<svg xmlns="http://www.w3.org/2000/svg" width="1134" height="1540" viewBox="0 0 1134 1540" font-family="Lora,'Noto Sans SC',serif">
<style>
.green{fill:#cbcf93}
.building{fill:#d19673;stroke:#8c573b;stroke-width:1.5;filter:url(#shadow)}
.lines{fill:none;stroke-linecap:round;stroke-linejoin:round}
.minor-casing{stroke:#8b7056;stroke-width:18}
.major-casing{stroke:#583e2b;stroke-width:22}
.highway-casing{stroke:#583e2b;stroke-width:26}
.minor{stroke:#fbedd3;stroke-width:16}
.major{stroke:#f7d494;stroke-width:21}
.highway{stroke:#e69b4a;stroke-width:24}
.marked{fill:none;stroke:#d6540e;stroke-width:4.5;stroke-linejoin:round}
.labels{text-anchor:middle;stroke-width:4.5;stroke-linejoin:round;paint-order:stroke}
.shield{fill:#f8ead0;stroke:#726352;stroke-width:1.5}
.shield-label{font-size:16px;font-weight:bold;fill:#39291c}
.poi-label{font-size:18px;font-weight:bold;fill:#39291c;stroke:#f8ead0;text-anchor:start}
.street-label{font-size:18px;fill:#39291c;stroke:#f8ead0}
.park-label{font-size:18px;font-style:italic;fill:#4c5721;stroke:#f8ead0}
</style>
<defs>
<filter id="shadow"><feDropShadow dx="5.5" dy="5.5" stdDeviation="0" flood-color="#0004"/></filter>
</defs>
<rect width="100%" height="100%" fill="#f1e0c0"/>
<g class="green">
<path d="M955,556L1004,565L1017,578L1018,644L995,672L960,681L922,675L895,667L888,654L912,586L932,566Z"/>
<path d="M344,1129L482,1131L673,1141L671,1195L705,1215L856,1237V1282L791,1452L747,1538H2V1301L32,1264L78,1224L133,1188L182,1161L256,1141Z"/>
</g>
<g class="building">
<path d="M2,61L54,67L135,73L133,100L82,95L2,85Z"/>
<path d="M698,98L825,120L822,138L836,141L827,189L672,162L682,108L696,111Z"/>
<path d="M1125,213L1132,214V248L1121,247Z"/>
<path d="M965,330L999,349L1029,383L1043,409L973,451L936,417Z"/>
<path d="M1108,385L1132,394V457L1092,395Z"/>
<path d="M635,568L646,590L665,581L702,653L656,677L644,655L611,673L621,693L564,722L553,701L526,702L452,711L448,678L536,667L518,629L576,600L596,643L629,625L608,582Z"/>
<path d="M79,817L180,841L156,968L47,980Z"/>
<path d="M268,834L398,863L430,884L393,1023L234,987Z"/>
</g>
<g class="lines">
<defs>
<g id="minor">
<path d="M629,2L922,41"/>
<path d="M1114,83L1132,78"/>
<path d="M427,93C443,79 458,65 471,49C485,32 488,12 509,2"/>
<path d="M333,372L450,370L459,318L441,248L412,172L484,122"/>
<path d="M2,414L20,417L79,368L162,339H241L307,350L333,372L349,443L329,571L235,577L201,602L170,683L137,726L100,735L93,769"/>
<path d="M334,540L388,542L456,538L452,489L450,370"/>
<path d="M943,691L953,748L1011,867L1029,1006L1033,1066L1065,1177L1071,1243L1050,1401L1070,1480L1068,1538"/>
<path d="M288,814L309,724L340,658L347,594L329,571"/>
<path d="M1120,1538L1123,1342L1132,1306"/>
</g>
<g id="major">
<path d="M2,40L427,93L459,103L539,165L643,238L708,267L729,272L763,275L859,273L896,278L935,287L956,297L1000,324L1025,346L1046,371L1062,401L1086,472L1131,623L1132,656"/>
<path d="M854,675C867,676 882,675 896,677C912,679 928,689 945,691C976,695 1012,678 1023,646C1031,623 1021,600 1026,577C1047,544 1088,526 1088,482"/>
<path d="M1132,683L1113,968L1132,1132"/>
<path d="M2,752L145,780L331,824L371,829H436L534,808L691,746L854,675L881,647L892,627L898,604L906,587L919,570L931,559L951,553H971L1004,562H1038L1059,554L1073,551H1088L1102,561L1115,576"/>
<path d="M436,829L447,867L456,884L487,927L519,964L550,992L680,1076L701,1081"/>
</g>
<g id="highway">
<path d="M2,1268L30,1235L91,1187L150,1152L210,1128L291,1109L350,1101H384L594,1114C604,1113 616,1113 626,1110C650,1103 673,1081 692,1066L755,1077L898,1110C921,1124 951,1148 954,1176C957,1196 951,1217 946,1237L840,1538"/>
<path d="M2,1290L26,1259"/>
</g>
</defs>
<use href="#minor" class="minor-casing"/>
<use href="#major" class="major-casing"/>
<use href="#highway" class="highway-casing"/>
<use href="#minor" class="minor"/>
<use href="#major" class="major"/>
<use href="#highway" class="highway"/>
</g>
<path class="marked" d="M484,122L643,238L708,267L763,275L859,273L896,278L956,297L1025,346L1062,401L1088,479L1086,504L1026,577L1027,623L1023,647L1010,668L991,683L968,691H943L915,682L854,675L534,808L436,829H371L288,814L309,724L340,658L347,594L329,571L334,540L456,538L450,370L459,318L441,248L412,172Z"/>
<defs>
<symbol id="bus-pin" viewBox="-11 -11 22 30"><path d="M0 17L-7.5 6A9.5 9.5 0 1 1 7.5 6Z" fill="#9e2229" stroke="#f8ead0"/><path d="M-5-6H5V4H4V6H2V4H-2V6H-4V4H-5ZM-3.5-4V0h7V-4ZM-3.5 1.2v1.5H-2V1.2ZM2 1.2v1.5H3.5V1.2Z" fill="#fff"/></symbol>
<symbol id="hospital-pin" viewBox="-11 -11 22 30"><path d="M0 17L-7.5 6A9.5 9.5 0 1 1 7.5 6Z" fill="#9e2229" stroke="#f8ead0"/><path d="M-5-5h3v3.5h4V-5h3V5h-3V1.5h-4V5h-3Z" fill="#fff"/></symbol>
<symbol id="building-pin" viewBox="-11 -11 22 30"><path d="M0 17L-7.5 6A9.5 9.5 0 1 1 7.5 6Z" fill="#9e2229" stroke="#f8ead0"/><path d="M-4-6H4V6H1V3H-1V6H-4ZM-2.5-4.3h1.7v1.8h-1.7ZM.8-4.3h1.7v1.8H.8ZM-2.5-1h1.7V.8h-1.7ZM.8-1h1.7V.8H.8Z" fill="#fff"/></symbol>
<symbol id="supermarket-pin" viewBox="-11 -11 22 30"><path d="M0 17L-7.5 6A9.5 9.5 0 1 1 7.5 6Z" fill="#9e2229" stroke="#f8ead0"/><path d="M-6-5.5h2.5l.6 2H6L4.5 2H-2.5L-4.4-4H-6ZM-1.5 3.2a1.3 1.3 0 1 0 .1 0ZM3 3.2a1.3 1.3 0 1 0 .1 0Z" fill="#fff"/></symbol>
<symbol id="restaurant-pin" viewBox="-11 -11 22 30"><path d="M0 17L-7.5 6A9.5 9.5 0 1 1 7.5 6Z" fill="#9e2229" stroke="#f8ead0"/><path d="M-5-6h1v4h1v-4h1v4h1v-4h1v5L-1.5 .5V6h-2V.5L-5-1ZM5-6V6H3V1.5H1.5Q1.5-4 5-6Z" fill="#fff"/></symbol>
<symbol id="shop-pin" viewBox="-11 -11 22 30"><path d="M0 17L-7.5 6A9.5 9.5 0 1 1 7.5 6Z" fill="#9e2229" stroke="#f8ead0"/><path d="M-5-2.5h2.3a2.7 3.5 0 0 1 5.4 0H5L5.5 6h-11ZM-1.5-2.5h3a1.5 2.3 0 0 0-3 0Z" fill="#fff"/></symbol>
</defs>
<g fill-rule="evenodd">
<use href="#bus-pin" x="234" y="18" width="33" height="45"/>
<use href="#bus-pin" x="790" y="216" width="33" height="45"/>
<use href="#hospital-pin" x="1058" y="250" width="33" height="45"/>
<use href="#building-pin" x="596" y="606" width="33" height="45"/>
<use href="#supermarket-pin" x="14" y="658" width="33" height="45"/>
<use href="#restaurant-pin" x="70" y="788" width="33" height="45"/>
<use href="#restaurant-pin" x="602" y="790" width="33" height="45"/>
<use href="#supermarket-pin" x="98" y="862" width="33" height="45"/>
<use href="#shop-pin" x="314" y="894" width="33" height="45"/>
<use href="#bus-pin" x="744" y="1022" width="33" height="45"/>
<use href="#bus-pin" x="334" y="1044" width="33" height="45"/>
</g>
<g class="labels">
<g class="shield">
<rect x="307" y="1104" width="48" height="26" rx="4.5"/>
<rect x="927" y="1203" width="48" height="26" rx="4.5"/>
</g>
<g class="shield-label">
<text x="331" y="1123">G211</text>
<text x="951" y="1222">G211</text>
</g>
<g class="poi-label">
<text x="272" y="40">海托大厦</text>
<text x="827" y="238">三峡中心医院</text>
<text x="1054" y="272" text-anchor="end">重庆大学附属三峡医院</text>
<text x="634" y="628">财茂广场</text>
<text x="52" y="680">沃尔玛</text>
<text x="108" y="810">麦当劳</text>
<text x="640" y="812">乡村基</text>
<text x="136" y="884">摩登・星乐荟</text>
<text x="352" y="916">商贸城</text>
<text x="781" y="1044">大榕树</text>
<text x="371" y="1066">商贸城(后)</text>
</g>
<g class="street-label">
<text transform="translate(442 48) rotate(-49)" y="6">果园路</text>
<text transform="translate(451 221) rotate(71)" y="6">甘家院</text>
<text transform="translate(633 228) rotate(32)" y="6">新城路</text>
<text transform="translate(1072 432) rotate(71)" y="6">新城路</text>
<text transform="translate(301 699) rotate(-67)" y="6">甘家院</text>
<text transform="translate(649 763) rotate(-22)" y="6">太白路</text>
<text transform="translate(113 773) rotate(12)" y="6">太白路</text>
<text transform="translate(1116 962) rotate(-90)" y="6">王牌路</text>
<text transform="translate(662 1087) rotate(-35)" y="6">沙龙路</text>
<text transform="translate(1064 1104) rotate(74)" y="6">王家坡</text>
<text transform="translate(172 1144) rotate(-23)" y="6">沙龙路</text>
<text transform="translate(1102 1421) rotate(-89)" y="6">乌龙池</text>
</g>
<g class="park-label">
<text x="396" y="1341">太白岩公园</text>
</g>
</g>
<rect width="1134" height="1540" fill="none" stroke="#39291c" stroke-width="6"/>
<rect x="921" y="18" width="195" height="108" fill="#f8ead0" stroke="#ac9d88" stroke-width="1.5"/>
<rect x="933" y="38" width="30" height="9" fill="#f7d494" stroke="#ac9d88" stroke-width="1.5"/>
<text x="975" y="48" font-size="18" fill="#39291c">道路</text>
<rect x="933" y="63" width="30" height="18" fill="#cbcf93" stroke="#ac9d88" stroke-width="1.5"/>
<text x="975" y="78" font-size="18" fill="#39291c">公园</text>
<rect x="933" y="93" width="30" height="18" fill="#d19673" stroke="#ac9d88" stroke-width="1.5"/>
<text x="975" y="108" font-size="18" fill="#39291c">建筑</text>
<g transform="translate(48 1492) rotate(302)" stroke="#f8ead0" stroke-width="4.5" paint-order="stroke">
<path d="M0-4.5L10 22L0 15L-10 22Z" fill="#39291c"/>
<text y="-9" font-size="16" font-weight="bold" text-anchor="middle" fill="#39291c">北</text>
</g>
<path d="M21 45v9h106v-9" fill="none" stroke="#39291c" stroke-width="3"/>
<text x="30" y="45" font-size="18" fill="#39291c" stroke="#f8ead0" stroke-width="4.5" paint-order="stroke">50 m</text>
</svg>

# TASK
Your answer should reproduce each line of the listing that holds the word "filter".

# OUTPUT FOR THIS EXERCISE
.building{fill:#d19673;stroke:#8c573b;stroke-width:1.5;filter:url(#shadow)}
<filter id="shadow"><feDropShadow dx="5.5" dy="5.5" stdDeviation="0" flood-color="#0004"/></filter>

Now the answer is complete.